I am invoking a sort of Davidsonian “what else” argument when bringing in consciousness in this way, but allow me to explain the affirmative intuition behind why appealing to consciousness is a logical direction. Philosophers in the theory of action do not argue about causation and events on an atomic level, this is a problem left for physicists and metaphysicists to grapple with. Rather, Davidson and Frankfurt are arguing at the level of abstraction of desires, beliefs, and guidance. Due to my naivety in the field, I hesitate to dismiss the theory of action as a merely verbal debate, however, a primary struggle of action theorists is defining what action is and what the consequences of those definitions are. I argue that if we want our definition of action to most closely match our intuitive notion of what an action is, which I think is a worthy pursuit, then we must invoke consciousness in our definition of action. When we intuitively think about doing something, we don’t think about primary beliefs, potentially compensating systems, or practical knowledge (at least not explicity), we are referencing this first-person experience of what it feels like to do something, what it feels like to command your body. When you breathe manually, there is an inexplicable phenomenal quality of commanding your lungs to breathe that is not present when they breathe automatically.
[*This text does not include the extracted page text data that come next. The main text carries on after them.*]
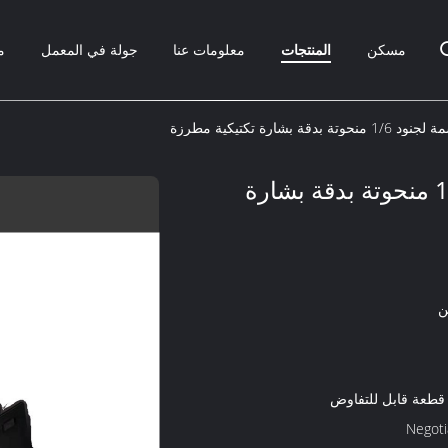
مسكن
المنتجات
معلومات عنا
جولة في المعمل
م
ة بدقة بشارة تكتيكية مطرزة
لعبة مجسمة لجنود 1/6 منحوتة بدقة بشارة
ن
Negoti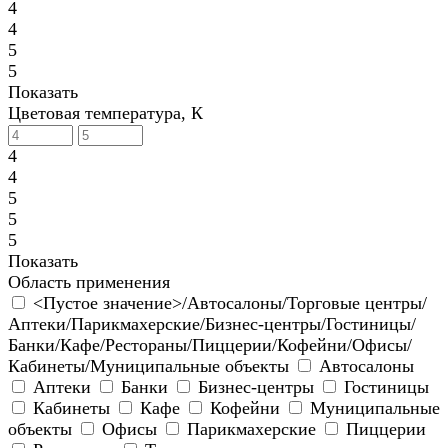
4
4
5
5
Показать
Цветовая температура, К
4
4
5
5
5
Показать
Область применения
<Пустое значение>/Автосалоны/Торговые центры/
Аптеки/Парикмахерские/Бизнес-центры/Гостиницы/
Банки/Кафе/Рестораны/Пиццерии/Кофейни/Офисы/
Кабинеты/Муниципальные объекты
Автосалоны
Аптеки
Банки
Бизнес-центры
Гостиницы
Кабинеты
Кафе
Кофейни
Муниципальные
объекты
Офисы
Парикмахерские
Пиццерии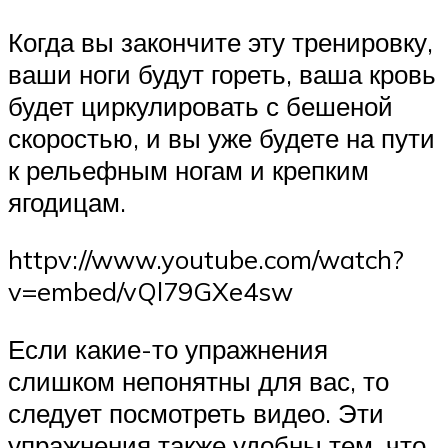
Когда вы закончите эту тренировку,
ваши ноги будут гореть, ваша кровь
будет циркулировать с бешеной
скоростью, и вы уже будете на пути
к рельефным ногам и крепким
ягодицам.
httpv://www.youtube.com/watch?
v=embed/vQl79GXe4sw
Если какие-то упражнения
слишком непонятны для вас, то
следует посмотреть видео. Эти
упражнения также удобны тем, что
I realize I have far too much to say about this topic for a two-page paper. There are all kinds of cool consequences of adding consciousness to the theory of action, such as making significant progress in deviant causation, endless causal chains, and the “where’s the agent” problem. I must concede that invoking consciousness solves the theory of action in much the same way that reducing a logical problem to an NP-hard problem is “solving” the problem, but what it does accomplish is give some clarity and direction to the field itself as well as to how it is situated in the great web of philosophy. Defining action as something that your consciousness does might complicate the emerging theory of action with the chaos of the more mature theory of mind, but it nonetheless makes action a phenomenon we can all understand.

Frankfurt, Harry. The Importance of What We Care About. Cambridge University Press, 1998.